The fintech company started the fiscal by posting 9% year-over-year revenue growth and 17% year-over-year GAAP net income growth in Q1 FY24.
Despite having a 0.73% dividend yield, Visa allocates a significant amount of capital toward its dividend program and stock buybacks. The company put $4.4 billion into these initiatives in the first quarter of fiscal 2024. The fintech firm recently hiked its quarterly dividend from $0.45 per share to $0.52 per share which is a 15.6% year-over-year increase.
Visa stock is rated as a “Strong Buy” among 23 analysts and has an average price target that implies an 8.5% upside. The stock is up by 81% over the past five years. Investors should note that Visa only dropped by 4% in 2022 which was a bad year for many growth stocks.
Elf Beauty (ELF)
Elf Beauty (NYSE:ELF) is a high-growth beauty brand that recently achieved its 20th consecutive quarter of net sales growth. The stock has trounced the market and is up by more than 1,800% over the past five years.
The firm’s cosmetics products use cruelty-free ingredients and are a big hit among Gen Z and other consumers. Elf Beauty used its top-tier product line to gain an additional 305 basis points in market share within the industry. Elf Beauty sales were up by 85% year-over-year in the third quarter of fiscal 2024. E-commerce and retail channels both contributed to the high sales growth and prompted the leadership to raise its fiscal 2024 outlook.
The updated fiscal 2024 outlook indicates a meaningful increase.
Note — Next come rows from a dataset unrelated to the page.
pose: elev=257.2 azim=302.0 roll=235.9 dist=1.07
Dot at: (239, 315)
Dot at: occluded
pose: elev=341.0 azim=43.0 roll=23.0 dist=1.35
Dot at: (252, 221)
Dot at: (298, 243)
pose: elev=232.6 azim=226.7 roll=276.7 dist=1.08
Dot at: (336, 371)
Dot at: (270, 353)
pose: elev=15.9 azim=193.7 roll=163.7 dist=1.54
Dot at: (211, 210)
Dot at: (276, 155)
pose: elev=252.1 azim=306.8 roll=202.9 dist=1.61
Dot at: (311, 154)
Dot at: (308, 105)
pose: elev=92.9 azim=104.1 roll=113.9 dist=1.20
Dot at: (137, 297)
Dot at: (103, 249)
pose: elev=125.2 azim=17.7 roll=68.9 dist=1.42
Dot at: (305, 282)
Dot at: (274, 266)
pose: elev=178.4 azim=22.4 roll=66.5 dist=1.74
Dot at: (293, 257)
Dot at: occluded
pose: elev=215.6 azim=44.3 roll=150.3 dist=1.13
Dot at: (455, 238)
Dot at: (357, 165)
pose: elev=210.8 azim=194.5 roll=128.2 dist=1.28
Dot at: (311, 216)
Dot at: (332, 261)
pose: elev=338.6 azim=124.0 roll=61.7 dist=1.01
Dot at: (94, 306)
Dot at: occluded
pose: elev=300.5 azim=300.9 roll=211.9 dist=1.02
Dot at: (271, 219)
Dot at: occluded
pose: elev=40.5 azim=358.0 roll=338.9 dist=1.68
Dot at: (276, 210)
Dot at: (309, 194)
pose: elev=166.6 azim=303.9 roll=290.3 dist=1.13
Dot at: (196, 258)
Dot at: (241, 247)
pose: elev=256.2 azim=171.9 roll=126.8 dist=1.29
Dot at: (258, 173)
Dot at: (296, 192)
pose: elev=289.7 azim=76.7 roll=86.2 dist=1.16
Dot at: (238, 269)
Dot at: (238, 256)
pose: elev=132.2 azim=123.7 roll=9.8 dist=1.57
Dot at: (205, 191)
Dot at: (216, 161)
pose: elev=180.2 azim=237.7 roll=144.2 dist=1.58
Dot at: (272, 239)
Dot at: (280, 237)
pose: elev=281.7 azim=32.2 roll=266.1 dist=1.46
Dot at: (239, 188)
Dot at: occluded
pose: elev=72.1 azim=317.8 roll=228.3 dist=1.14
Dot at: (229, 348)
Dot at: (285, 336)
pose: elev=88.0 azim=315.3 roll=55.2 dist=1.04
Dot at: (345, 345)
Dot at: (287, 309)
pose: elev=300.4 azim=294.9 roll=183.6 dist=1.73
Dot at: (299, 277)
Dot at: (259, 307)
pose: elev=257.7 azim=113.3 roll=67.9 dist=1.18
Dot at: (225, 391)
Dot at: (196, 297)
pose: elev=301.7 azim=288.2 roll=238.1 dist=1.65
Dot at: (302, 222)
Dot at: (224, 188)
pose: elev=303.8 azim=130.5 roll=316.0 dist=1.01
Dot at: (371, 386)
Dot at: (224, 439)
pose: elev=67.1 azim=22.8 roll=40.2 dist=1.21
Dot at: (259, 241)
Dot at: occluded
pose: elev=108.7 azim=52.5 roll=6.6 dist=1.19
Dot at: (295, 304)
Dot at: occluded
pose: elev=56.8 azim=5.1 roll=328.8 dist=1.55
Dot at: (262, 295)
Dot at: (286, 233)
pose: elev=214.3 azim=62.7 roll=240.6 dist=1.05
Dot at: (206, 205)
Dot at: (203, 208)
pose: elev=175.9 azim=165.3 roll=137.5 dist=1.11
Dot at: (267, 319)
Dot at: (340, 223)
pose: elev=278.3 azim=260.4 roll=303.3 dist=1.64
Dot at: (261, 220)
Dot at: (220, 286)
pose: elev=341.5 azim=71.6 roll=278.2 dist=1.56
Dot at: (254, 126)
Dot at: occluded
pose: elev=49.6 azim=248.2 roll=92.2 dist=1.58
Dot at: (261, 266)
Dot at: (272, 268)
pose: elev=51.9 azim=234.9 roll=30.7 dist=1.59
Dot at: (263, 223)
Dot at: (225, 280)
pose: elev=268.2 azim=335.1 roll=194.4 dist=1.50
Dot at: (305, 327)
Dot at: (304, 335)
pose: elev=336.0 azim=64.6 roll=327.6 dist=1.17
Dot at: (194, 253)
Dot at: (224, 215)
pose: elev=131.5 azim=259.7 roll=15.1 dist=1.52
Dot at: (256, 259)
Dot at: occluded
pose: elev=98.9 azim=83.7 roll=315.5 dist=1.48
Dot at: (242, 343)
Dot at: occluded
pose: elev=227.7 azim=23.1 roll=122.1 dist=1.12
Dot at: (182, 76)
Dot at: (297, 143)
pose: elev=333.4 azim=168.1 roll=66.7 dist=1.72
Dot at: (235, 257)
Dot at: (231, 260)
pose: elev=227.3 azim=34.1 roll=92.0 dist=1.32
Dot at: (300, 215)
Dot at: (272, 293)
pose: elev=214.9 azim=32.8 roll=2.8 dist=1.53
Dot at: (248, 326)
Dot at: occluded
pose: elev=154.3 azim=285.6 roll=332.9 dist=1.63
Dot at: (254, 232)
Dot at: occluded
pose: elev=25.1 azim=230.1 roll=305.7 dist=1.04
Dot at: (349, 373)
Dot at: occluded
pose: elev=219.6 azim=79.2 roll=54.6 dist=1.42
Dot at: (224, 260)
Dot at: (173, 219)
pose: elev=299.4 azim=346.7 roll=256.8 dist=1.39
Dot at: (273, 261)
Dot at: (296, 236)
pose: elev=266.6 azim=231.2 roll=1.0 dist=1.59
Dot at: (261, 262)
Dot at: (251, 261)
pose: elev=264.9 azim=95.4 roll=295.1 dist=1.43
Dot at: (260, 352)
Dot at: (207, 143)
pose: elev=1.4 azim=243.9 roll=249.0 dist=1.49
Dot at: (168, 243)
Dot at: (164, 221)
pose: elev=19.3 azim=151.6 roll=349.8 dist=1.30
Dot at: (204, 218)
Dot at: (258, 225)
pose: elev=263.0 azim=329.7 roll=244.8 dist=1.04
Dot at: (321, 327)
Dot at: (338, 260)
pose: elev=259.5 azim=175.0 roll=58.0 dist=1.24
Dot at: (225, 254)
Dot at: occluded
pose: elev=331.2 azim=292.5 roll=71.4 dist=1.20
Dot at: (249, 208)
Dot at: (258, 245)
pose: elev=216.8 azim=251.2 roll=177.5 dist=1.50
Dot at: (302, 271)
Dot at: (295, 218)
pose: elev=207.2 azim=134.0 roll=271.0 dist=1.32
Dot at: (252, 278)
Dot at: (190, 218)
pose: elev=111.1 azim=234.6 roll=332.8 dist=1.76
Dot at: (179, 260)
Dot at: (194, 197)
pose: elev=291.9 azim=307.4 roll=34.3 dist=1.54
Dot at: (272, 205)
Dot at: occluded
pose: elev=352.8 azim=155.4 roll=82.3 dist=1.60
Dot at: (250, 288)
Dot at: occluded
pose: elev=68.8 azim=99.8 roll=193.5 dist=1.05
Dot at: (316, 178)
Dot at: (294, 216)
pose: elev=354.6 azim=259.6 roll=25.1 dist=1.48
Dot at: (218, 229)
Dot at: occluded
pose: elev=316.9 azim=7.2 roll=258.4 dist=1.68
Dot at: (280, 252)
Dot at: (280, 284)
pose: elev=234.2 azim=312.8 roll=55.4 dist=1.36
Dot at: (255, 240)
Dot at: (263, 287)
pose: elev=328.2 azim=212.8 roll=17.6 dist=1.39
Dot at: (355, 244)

The firm previously anticipated fiscal 2024 sales to range from $896 million to $906 million. The new guidance calls for net sales to range from $980 million to $990 million. Net sales guidance increased by 9.3% year-over-year at the midpoints ($901 million and $985 million respectively). Elf Beauty has the makings of a long-term winner.
Walmart (WMT)
Walmart (NYSE:WMT) has mostly kept up with the S&P 500. America’s largest retailer is up by 30% over the past year and has gained 87% over the past five years. Investors get to enjoy a 1.36% dividend yield and a return to dividend growth.
The company increased its dividend by 9% which is its largest increase in more than 10 years. This dividend also marks Walmart’s 51st consecutive year of raising its dividend. Walmart has the financial strength to support many dividend hikes and continues to grow. The company recently posted a 5.7% year-over-year revenue increase in the fourth quarter of 2023.
Walmart can accelerate its revenue and earnings growth in future quarters thanks to e-commerce and advertising. Global e-commerce sales grew by 23% year-over-year and are starting to make up a respectable percentage of total revenue.
It will still take a while for the global advertising business to impact sales since that segment ‘only’ generated $3.4 billion in 2023. However, that segment grew by 28% year-over-year and the recent Vizio acquisition can accelerate advertising revenue once it is finalized.
On this date of publication, Marc Guberti held long positions in MSFT, GOOG, and ELF. The opinions expressed in this article are those of the writer, subject to the InvestorPlace.com Publishing Guidelines.